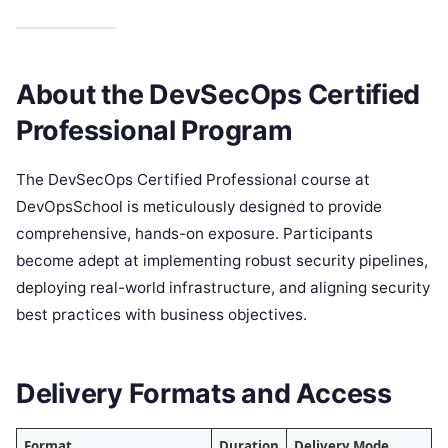
About the DevSecOps Certified
Professional Program
The DevSecOps Certified Professional course at
DevOpsSchool is meticulously designed to provide
comprehensive, hands-on exposure. Participants
become adept at implementing robust security pipelines,
deploying real-world infrastructure, and aligning security
best practices with business objectives.
Delivery Formats and Access
Format
Duration
Delivery Mode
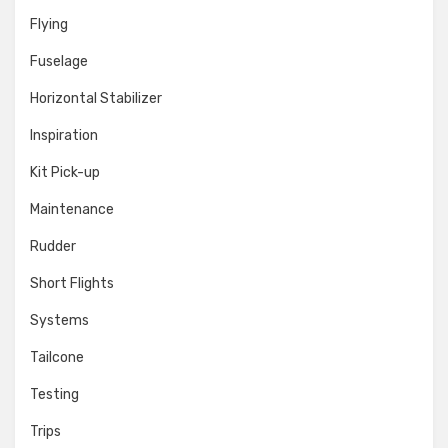
Flying
Fuselage
Horizontal Stabilizer
Inspiration
Kit Pick-up
Maintenance
Rudder
Short Flights
Systems
Tailcone
Testing
Trips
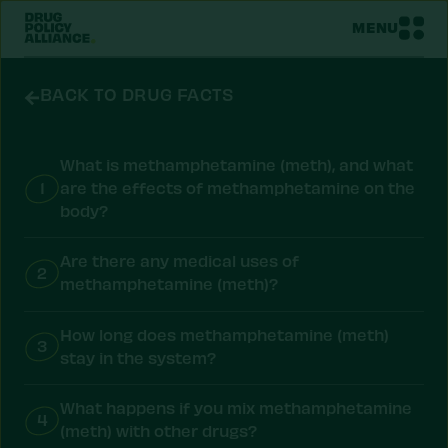
MENU
BACK TO DRUG FACTS
What is methamphetamine (meth), and what
1
are the effects of methamphetamine on the
body?
Are there any medical uses of
2
methamphetamine (meth)?
How long does methamphetamine (meth)
3
stay in the system?
What happens if you mix methamphetamine
4
(meth) with other drugs?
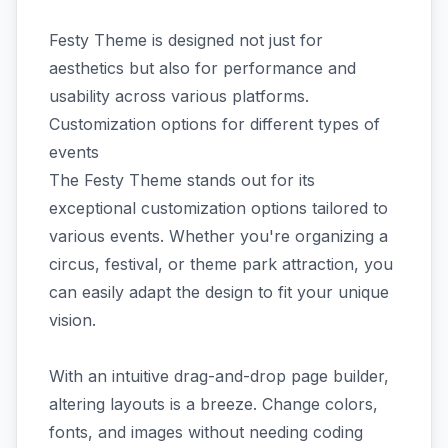
Festy Theme is designed not just for
aesthetics but also for performance and
usability across various platforms.
Customization options for different types of
events
The Festy Theme stands out for its
exceptional customization options tailored to
various events. Whether you're organizing a
circus, festival, or theme park attraction, you
can easily adapt the design to fit your unique
vision.
With an intuitive drag-and-drop page builder,
altering layouts is a breeze. Change colors,
fonts, and images without needing coding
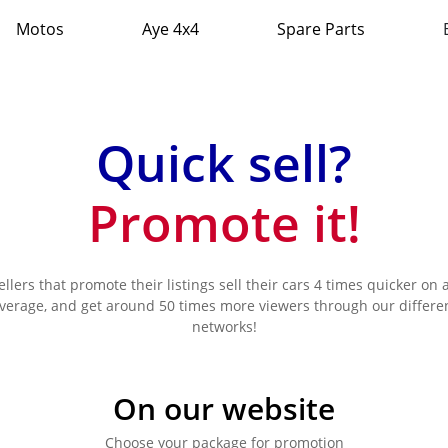
Motos
Aye 4x4
Spare Parts
Quick sell?
Promote it!
ellers that promote their listings sell their cars 4 times quicker on 
verage, and get around 50 times more viewers through our differe
networks!
On our website
Choose your package for promotion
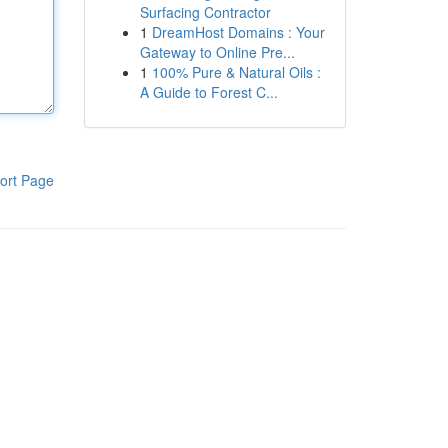
Surfacing Contractor
1
DreamHost Domains : Your
Gateway to Online Pre...
1
100% Pure & Natural Oils :
A Guide to Forest C...
ort Page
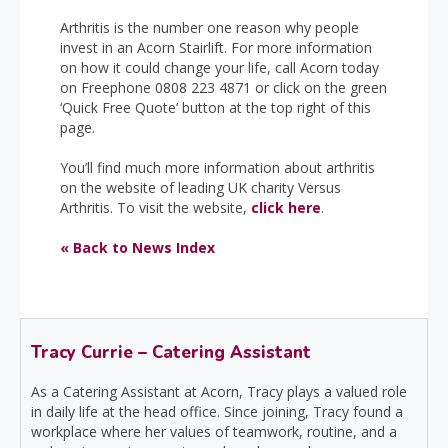
Arthritis is the number one reason why people
invest in an Acorn Stairlift. For more information
on how it could change your life, call Acorn today
on Freephone 0808 223 4871 or click on the green
‘Quick Free Quote’ button at the top right of this
page.
You’ll find much more information about arthritis
on the website of leading UK charity Versus
Arthritis. To visit the website,
click here
.
« Back to News Index
Tracy Currie – Catering Assistant
As a Catering Assistant at Acorn, Tracy plays a valued role
in daily life at the head office. Since joining, Tracy found a
workplace where her values of teamwork, routine, and a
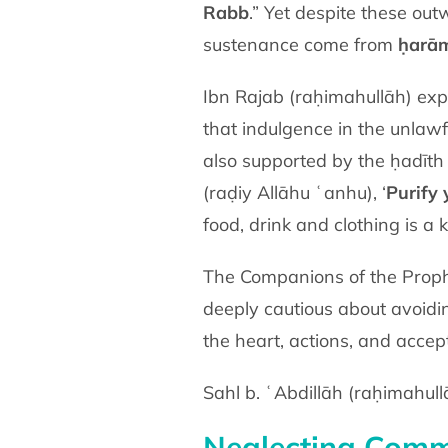
Rabb
.” Yet despite these out
sustenance come from
ḥarā
Ibn Rajab (raḥimahullāh) explain
that indulgence in the unlawf
(raḍiy Allāhu ʿanhu)
, ‘
Purify
food, drink and clothing is a 
The Companions of the Prophet ﷺ gave immense importance to consuming only what was ḥalāl
deeply cautious about avoidi
the heart, actions, and accep
Sahl b. ʿAbdillāh (raḥimahul
Neglecting Comm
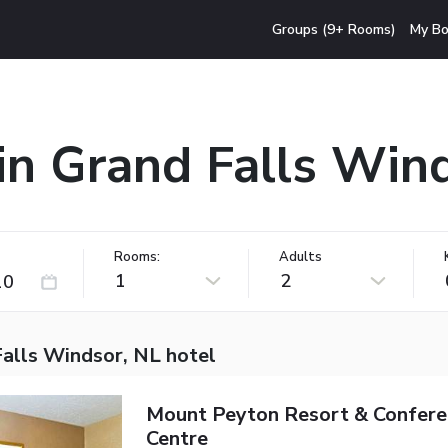
Groups (9+ Rooms)
My Bo
in Grand Falls Win
Rooms:
Adults
1
2
Falls Windsor, NL hotel
Mount Peyton Resort & Confere
Centre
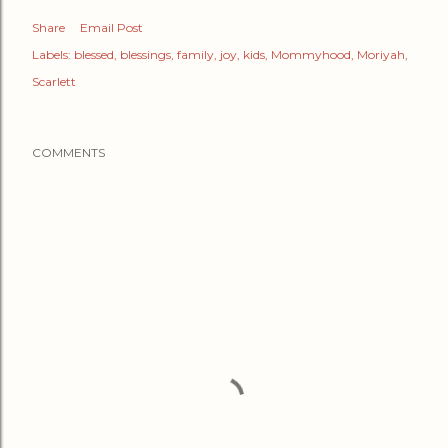
Share
Email Post
Labels:
blessed
blessings
family
joy
kids
Mommyhood
Moriyah
Scarlett
COMMENTS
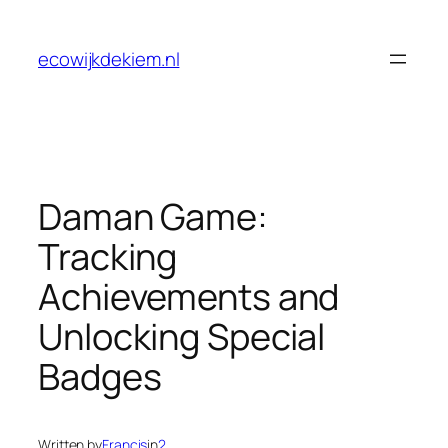
Skip
to
ecowijkdekiem.nl
content
Daman Game:
Tracking
Achievements and
Unlocking Special
Badges
Written by
Francis
in
2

→ Exercise requirements:
Each line of the data above needs to be retyped as it is, without any picture.

→ Solution for this task:
About the DevSecOps Certified
Professional Program
The DevSecOps Certified Professional course at
DevOpsSchool is meticulously designed to provide
comprehensive, hands-on exposure. Participants
become adept at implementing robust security pipelines,
deploying real-world infrastructure, and aligning security
best practices with business objectives.
Delivery Formats and Access
Format
Duration
Delivery Mode
Flying
Fuselage
Horizontal Stabilizer
Inspiration
Kit Pick-up
Maintenance
Rudder
Short Flights
Systems
Tailcone
Testing
Trips
MENU
BACK TO DRUG FACTS
What is methamphetamine (meth), and what
1
are the effects of methamphetamine on the
body?
Are there any medical uses of
2
methamphetamine (meth)?
How long does methamphetamine (meth)
3
stay in the system?
What happens if you mix methamphetamine
4
(meth) with other drugs?
Festy Theme is designed not just for
aesthetics but also for performance and
usability across various platforms.
Customization options for different types of
events
The Festy Theme stands out for its
exceptional customization options tailored to
various events. Whether you're organizing a
circus, festival, or theme park attraction, you
can easily adapt the design to fit your unique
vision.
With an intuitive drag-and-drop page builder,
altering layouts is a breeze. Change colors,
fonts, and images without needing coding
Motos
Aye 4x4
Spare Parts
Quick sell?
Promote it!
ellers that promote their listings sell their cars 4 times quicker on 
verage, and get around 50 times more viewers through our differe
networks!
On our website
Choose your package for promotion
Surfacing Contractor
1
DreamHost Domains : Your
Gateway to Online Pre...
1
100% Pure & Natural Oils :
A Guide to Forest C...
ort Page
Arthritis is the number one reason why people
invest in an Acorn Stairlift. For more information
on how it could change your life, call Acorn today
on Freephone 0808 223 4871 or click on the green
‘Quick Free Quote’ button at the top right of this
page.
You’ll find much more information about arthritis
on the website of leading UK charity Versus
Arthritis. To visit the website,
click here
.
« Back to News Index
Tracy Currie – Catering Assistant
As a Catering Assistant at Acorn, Tracy plays a valued role
in daily life at the head office. Since joining, Tracy found a
workplace where her values of teamwork, routine, and a
Rabb
.” Yet despite these out
sustenance come from
ḥarā
Ibn Rajab (raḥimahullāh) explain
that indulgence in the unlawf
(raḍiy Allāhu ʿanhu)
, ‘
Purify
food, drink and clothing is a 
The Companions of the Prophet ﷺ gave immense importance to consuming only what was ḥalāl
deeply cautious about avoidi
the heart, actions, and accep
Sahl b. ʿAbdillāh (raḥimahul
Neglecting Comm
Groups (9+ Rooms)
My Bo
in Grand Falls Win
Rooms:
Adults
1
2
Falls Windsor, NL hotel
Mount Peyton Resort & Confere
Centre
Share
Email Post
Labels:
blessed
blessings
family
joy
kids
Mommyhood
Moriyah
Scarlett
COMMENTS
Skip
to
ecowijkdekiem.nl
content
Daman Game:
Tracking
Achievements and
Unlocking Special
Badges
Written by
Francis
in
2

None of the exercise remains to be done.